• [Descrizione del problema]
Riscrivi tutte le voci che seguono e sostituisci "state / province" con "region" ovunque compaia. Tutto il resto deve restare invariato.

• [Dati di origine]
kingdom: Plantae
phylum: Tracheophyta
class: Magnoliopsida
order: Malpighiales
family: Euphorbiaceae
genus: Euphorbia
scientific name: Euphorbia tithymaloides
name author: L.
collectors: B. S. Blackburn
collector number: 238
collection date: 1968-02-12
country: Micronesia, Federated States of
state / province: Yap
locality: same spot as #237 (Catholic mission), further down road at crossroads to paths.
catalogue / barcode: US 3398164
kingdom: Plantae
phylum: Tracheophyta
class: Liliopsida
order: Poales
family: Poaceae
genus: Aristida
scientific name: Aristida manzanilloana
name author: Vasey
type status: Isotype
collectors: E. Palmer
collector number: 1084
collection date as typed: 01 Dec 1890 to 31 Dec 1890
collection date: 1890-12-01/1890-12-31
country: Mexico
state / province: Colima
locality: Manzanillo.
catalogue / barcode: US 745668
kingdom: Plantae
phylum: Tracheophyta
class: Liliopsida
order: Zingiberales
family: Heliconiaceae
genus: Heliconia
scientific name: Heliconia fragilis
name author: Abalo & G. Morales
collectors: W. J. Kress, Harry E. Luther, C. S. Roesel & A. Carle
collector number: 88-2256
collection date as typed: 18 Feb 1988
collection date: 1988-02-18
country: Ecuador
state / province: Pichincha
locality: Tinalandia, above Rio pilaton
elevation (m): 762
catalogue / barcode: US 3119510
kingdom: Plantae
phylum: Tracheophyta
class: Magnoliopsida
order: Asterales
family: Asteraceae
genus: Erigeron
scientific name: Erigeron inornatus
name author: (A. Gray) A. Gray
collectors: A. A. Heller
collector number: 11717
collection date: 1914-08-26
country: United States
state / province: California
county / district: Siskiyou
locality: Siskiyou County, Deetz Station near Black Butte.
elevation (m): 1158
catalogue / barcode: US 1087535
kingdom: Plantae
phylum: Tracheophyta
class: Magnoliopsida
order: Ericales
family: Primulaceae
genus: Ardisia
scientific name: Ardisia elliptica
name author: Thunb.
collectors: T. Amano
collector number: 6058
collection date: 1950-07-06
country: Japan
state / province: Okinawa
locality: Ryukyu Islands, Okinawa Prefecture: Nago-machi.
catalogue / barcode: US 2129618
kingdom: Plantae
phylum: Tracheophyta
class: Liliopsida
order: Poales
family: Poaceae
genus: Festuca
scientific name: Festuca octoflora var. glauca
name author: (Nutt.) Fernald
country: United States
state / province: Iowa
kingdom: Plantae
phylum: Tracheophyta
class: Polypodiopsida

• [Risposta completa]
kingdom: Plantae
phylum: Tracheophyta
class: Magnoliopsida
order: Malpighiales
family: Euphorbiaceae
genus: Euphorbia
scientific name: Euphorbia tithymaloides
name author: L.
collectors: B. S. Blackburn
collector number: 238
collection date: 1968-02-12
country: Micronesia, Federated States of
region: Yap
locality: same spot as #237 (Catholic mission), further down road at crossroads to paths.
catalogue / barcode: US 3398164
kingdom: Plantae
phylum: Tracheophyta
class: Liliopsida
order: Poales
family: Poaceae
genus: Aristida
scientific name: Aristida manzanilloana
name author: Vasey
type status: Isotype
collectors: E. Palmer
collector number: 1084
collection date as typed: 01 Dec 1890 to 31 Dec 1890
collection date: 1890-12-01/1890-12-31
country: Mexico
region: Colima
locality: Manzanillo.
catalogue / barcode: US 745668
kingdom: Plantae
phylum: Tracheophyta
class: Liliopsida
order: Zingiberales
family: Heliconiaceae
genus: Heliconia
scientific name: Heliconia fragilis
name author: Abalo & G. Morales
collectors: W. J. Kress, Harry E. Luther, C. S. Roesel & A. Carle
collector number: 88-2256
collection date as typed: 18 Feb 1988
collection date: 1988-02-18
country: Ecuador
region: Pichincha
locality: Tinalandia, above Rio pilaton
elevation (m): 762
catalogue / barcode: US 3119510
kingdom: Plantae
phylum: Tracheophyta
class: Magnoliopsida
order: Asterales
family: Asteraceae
genus: Erigeron
scientific name: Erigeron inornatus
name author: (A. Gray) A. Gray
collectors: A. A. Heller
collector number: 11717
collection date: 1914-08-26
country: United States
region: California
county / district: Siskiyou
locality: Siskiyou County, Deetz Station near Black Butte.
elevation (m): 1158
catalogue / barcode: US 1087535
kingdom: Plantae
phylum: Tracheophyta
class: Magnoliopsida
order: Ericales
family: Primulaceae
genus: Ardisia
scientific name: Ardisia elliptica
name author: Thunb.
collectors: T. Amano
collector number: 6058
collection date: 1950-07-06
country: Japan
region: Okinawa
locality: Ryukyu Islands, Okinawa Prefecture: Nago-machi.
catalogue / barcode: US 2129618
kingdom: Plantae
phylum: Tracheophyta
class: Liliopsida
order: Poales
family: Poaceae
genus: Festuca
scientific name: Festuca octoflora var. glauca
name author: (Nutt.) Fernald
country: United States
region: Iowa
kingdom: Plantae
phylum: Tracheophyta
class: Polypodiopsida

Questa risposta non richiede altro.